▶ [Dataset records]:

===============

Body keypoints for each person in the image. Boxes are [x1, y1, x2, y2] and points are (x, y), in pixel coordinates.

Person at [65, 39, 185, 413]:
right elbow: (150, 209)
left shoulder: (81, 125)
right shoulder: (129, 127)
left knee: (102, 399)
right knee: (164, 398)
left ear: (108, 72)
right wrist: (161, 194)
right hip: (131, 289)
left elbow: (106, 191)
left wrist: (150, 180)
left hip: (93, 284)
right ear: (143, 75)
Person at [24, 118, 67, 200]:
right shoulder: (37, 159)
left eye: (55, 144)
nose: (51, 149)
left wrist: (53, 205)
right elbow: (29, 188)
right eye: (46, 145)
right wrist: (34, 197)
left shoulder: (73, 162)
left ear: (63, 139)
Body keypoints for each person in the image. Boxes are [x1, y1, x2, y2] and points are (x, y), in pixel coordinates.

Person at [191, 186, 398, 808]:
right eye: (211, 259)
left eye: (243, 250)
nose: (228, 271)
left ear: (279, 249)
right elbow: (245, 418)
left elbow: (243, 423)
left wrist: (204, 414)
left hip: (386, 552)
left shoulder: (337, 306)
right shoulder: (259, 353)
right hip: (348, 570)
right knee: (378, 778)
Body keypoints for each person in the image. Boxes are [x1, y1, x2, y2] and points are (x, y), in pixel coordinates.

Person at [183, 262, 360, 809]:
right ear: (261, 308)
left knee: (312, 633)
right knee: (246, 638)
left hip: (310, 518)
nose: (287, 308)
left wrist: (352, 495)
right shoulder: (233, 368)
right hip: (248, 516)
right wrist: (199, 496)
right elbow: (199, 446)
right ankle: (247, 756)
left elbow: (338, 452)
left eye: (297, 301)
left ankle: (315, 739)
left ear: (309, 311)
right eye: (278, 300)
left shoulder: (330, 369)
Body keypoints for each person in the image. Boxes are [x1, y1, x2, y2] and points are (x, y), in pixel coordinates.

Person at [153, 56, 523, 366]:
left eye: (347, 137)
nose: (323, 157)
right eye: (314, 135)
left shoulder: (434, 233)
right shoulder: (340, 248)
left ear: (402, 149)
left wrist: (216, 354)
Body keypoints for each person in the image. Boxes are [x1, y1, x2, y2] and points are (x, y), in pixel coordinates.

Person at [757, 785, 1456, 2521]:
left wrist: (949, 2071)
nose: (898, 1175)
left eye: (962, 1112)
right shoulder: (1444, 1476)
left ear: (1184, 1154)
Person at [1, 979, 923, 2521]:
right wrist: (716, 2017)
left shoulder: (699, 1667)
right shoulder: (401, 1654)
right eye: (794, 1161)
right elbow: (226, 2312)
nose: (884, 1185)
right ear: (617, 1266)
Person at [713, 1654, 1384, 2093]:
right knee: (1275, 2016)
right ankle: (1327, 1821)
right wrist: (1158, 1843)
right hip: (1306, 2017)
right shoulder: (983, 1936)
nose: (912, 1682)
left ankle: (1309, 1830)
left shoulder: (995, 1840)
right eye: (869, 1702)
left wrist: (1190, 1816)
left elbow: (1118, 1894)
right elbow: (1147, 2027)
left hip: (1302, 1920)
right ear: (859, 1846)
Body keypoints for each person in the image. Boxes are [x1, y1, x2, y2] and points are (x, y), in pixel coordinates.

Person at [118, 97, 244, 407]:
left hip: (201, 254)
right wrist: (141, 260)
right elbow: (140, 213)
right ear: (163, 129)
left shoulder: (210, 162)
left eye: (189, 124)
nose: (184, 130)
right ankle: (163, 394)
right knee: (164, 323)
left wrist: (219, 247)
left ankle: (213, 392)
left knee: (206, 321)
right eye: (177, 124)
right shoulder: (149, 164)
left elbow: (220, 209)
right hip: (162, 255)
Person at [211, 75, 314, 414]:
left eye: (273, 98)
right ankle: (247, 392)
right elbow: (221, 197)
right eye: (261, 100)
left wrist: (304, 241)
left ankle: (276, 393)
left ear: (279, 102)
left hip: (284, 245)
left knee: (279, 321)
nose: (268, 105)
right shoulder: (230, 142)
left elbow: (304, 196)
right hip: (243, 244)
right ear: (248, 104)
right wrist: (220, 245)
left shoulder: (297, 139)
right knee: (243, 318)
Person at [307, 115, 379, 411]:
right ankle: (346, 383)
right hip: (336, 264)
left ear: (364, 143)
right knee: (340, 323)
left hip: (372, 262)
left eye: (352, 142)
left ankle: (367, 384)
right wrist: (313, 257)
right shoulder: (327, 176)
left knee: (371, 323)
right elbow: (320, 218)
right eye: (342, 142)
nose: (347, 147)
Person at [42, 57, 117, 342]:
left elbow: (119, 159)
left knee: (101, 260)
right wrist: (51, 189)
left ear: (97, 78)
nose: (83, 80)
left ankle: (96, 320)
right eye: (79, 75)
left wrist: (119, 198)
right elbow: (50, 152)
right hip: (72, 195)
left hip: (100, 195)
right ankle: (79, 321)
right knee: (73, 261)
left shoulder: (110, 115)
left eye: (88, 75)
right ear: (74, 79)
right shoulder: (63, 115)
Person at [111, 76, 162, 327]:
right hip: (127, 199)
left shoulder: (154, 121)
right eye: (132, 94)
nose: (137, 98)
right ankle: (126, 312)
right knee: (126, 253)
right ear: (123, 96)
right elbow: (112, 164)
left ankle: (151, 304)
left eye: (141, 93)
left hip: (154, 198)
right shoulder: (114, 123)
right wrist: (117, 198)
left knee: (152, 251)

===============

▶ [Exercise prompt]:
Return, word for word, every line from the top of the entries down to the line that holds "left ear: (108, 72)", both included.

▶ [Task output]:
Body keypoints for each person in the image. Boxes are [x1, y1, x2, y2] and points are (x, y), in pixel coordinates.

Person at [65, 39, 185, 413]:
right elbow: (150, 209)
left shoulder: (81, 125)
right shoulder: (129, 127)
left knee: (102, 399)
right knee: (164, 398)
left ear: (108, 72)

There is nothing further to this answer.